As good as the other L.A. Latino-centric shows were, “This Fool” sounded and felt like the city in a way they didn’t. The Spanish is paisa — countrified — while the English has the tough tone of someone who grew up off Vermont Avenue. In the vein of Lear’s 1970s blue-collar comedies, it hailed the protagonists’ common sense while not shying away from their struggles. Everyone was hustling to make it, from the homeless man who thinks he’s James Bond to the elderly woman selling flowers next to him. Characters take overcrowded buses to low-paying jobs, or wake up to the neighborhood rooster crowing at the break of dawn.

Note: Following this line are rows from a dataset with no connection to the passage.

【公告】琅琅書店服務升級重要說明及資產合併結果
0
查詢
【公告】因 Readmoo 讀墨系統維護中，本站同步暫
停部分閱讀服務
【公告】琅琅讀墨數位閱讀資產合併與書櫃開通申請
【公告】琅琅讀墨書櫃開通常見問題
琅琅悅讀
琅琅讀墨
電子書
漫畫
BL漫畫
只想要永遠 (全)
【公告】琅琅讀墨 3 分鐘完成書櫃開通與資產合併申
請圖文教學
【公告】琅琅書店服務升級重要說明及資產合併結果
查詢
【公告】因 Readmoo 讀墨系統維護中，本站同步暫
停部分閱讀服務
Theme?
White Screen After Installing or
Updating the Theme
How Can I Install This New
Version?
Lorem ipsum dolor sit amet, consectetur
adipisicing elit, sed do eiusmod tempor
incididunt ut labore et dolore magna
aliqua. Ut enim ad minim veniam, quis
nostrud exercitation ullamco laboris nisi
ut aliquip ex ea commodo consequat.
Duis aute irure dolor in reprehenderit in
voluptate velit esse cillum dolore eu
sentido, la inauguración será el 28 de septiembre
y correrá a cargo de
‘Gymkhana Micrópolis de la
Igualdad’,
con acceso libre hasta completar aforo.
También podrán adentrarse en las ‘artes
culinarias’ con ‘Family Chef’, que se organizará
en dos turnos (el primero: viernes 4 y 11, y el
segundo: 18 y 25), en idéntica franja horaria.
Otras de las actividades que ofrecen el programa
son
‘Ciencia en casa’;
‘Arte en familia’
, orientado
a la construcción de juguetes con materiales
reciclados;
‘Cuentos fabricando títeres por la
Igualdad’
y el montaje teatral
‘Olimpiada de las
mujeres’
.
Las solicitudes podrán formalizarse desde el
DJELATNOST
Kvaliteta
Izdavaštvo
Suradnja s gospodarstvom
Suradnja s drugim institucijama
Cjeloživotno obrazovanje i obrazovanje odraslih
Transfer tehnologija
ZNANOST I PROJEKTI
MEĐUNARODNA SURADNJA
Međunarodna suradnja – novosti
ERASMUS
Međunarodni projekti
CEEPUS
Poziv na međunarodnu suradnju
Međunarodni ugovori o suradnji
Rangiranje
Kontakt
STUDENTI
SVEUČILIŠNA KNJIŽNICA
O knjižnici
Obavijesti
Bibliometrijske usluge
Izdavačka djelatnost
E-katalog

The Los Angeles depicted in “This Fool” was a rough-hewed paradise. The soundtrack ranged from rock en español to oldies-but-goodies to ska, hardcore punk, ranchera, and — of course — Randy Newman’s “I Love L.A.,” but this time cruising down Slauson Avenue instead of Santa Monica Boulevard.

America doesn’t mind a hyper-local TV series starring people of color. “Reservation Dogs” and “Insecure,” Issa Rae’s own ode to South L.A., became critical and ratings darlings because of cultural and regional specificity. So why didn’t that happen with “This Fool” and kindred shows about Latino L.A.?

The most-watched programs among Latinos on broadcast, cable and digital platforms in the 2021-22 season were “Chicago P.D.,” “When Calls the Heart” and “Stranger Things,” according to the latest UCLA report — a Windy City procedural, a drama set in frontier-era Canada and a supernatural thriller. If I were a studio executive looking to grab more Latino viewers, my takeaway would be that they will watch anything but their own day-to-day lives.

Estrada is a nice guy who was the guest judge at my annual KCRW Tortilla Tournament (no payment was exchanged, only tortillas). He and others who’ve poured so much time and care into their Hollywood projects are too polite to criticize viewers from their own community who didn’t show up for them. I’m not.